Kirchner fait preuve d’audace en remboursant la dette argentine au FMI

16/12/2005 16:07 BUENOS AIRES (AFP)

Le président argentin Nestor Kirchner a une nouvelle fois fait la preuve de
sa volonté d’indépendance et de son audace politique en annonçant le
remboursement par anticipation de la dette argentine vis-à-vis du Fonds
monétaire international, même si les économistes se montrent plus
sceptiques.
En annonçant jeudi devant un parterre de ministres, gouverneurs provinciaux
et chefs d’entreprise la fin des obligations de l’Argentine vis-à-vis du
FMI, volontiers considéré dans ce pays comme l’un des grands responsables
de la débacle économique de 2001-2002, le président Kirchner a pris une
décision "historique", souligne vendredi le journal La Nacion.

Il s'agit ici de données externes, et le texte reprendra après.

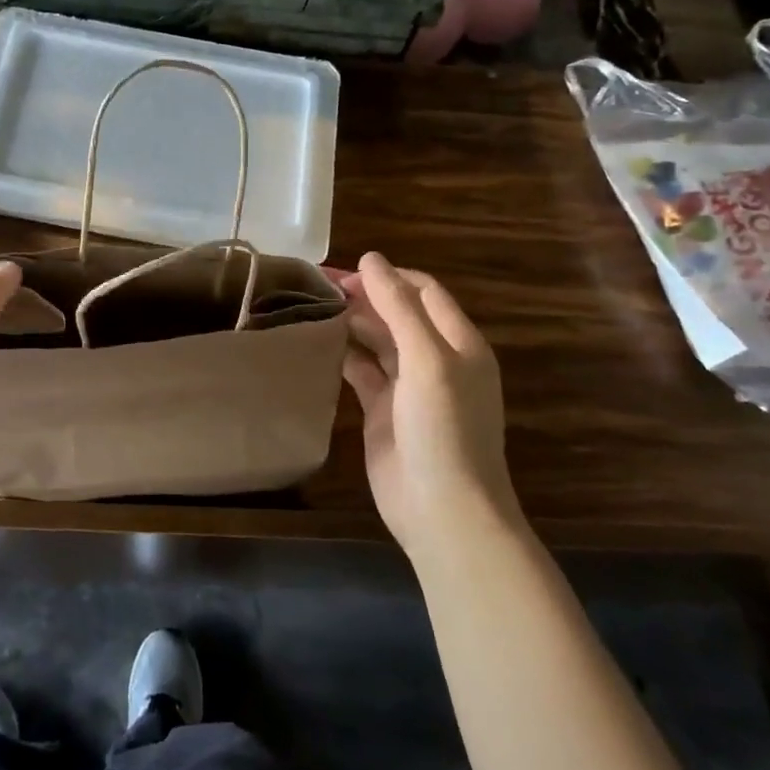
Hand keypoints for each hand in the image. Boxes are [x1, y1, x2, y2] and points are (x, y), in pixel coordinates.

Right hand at [339, 253, 517, 558]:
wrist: (442, 510)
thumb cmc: (443, 428)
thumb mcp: (427, 360)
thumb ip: (399, 307)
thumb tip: (371, 259)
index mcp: (458, 342)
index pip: (423, 291)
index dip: (387, 276)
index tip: (344, 271)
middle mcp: (435, 359)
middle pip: (398, 313)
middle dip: (364, 297)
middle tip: (316, 287)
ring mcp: (409, 386)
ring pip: (378, 341)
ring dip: (351, 323)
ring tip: (311, 308)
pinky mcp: (383, 410)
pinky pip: (362, 371)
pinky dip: (342, 354)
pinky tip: (316, 343)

Le quotidien rival Clarin estime de son côté que M. Kirchner a agi en
"homme d’Etat" en prenant vis-à-vis du Fonds "l’une des cinq décisions les
plus fondamentales de son mandat".
Deux jours après le Brésil, l’Argentine a annoncé jeudi qu’elle paierait en
une seule fois avant la fin de l’année les 9,810 milliards de dollars
qu’elle devait encore au FMI en puisant dans ses réserves monétaires,
estimées fin novembre à plus de 26 milliards de dollars.
"Nous enterrons une bonne partie de notre passé", a déclaré M. Kirchner
dans un discours reprenant volontiers ce thème du changement et de la
nouvelle ère s’ouvrant désormais, selon lui, devant l’Argentine.

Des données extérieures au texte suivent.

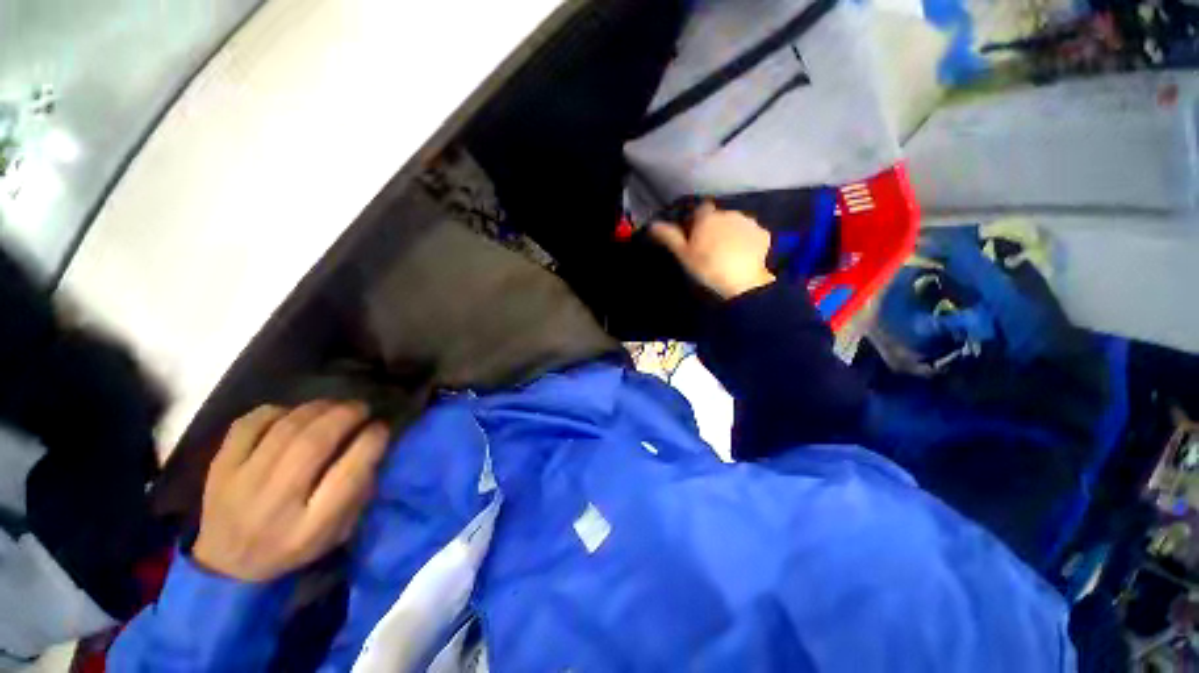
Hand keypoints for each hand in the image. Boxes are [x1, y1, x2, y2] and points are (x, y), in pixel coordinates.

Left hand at [193, 401, 388, 581]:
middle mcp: (274, 505)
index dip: (371, 442)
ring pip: (285, 429)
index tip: (382, 427)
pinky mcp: (218, 468)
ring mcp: (240, 484)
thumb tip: (372, 446)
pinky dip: (277, 411)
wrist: (226, 565)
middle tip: (362, 408)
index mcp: (310, 528)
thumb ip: (357, 491)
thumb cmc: (293, 547)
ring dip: (318, 408)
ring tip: (335, 405)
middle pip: (314, 444)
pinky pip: (249, 424)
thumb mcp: (337, 533)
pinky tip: (292, 415)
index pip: (348, 474)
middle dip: (346, 416)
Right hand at [650, 202, 774, 298]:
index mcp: (708, 218)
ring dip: (732, 232)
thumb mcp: (683, 255)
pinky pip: (752, 234)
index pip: (701, 210)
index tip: (695, 236)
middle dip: (716, 227)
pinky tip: (744, 256)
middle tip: (711, 248)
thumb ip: (669, 237)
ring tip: (728, 253)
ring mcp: (749, 222)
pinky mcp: (763, 234)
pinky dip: (748, 241)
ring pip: (736, 224)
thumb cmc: (707, 267)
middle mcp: (729, 213)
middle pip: (719, 217)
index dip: (698, 221)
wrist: (742, 282)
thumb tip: (653, 224)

Il a d’ailleurs rappelé que ce remboursement anticipé s’inscrivait dans la
même ligne que la restructuration de la dette privée argentine en défaut,
négociée avec succès par Buenos Aires au printemps dernier.

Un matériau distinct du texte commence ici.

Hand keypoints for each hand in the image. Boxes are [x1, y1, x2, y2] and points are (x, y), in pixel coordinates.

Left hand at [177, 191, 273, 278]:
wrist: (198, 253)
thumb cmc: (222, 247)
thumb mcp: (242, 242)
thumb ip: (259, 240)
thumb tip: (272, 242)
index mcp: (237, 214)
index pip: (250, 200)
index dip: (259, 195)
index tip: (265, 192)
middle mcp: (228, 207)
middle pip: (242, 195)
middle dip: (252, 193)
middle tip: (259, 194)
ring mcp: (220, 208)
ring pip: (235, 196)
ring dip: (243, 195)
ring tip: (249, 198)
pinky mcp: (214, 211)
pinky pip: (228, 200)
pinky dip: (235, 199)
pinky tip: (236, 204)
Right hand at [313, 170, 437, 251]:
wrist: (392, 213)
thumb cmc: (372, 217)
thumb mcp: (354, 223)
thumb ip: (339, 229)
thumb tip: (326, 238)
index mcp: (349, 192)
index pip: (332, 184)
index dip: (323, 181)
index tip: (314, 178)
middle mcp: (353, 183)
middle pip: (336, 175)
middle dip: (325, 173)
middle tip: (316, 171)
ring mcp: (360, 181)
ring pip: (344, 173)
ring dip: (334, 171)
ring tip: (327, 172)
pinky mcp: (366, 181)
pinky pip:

En défaut de paiement de sa dette privée de 81,8 milliards de dollars,
l’Argentine avait annoncé en février avoir reçu l’accord de 76,15% de ses
créanciers, une adhésion inespérée compte tenu du fait que Buenos Aires ne
proposait de ne les rembourser qu’à hauteur de 34,4% de leurs créances.
Les commentateurs avaient alors salué l’audace de l’Argentine. Cette fois,
les économistes se sont montrés plus prudents, relevant pour certains le
risque de diminuer presque par deux les réserves monétaires.
Le bénéfice économique est également incertain, même si l’Argentine devrait
économiser plus de 800 millions de dollars en paiements d’intérêt, relève
ainsi l’économiste Miguel Kinkel dans le journal El Cronista.
D’autres soulignent qu’un accord de rééchelonnement de la dette avec le FMI
aurait été plus économique. La dette vis-à-vis du Fonds monétaire ne
représente que 7% de la dette totale de l’Argentine et "d’un point de vue
financier, cela coûte plus cher à l’Argentine de placer des titres de sa
dette sur le marché (à un taux d’intérêt de 9%) que de rééchelonner ses
paiements avec le FMI (à un taux de 6,5%)", relève ainsi un analyste dans
La Nacion.
La baisse des réserves aura aussi pour conséquence de faire monter le
dollar, selon certains analystes, bien que le chef du cabinet
(gouvernement) argentin Alberto Fernandez ait assuré vendredi qu’il n’en
serait rien.
Le dollar a ouvert à 3,06 pesos vendredi matin, soit en légère hausse par
rapport aux jours précédents.
L’opposition radicale, par la voix de son président Roberto Iglesias, a de
son côté raillé le remboursement rubis sur ongle et par anticipation à une
organisation internationale pourtant vouée aux gémonies alors que les
Argentins eux-mêmes n’ont pas été aussi bien traités par leur gouvernement
en février dernier.
Le gouvernement argentin avait caressé à plusieurs reprises l’idée d’un
remboursement anticipé pour éviter d’avoir à se plier aux conditions fixées
par le FMI à un accord de rééchelonnement. Le Fonds réclamait notamment une
meilleure prise en compte des créanciers de l’Argentine ayant refusé
l’offre d’échange de leurs titres de dette, une hausse des tarifs des
services publics privatisés et une hausse des taux d’intérêt pour lutter
contre l’inflation, qui devrait frôler cette année les 12%.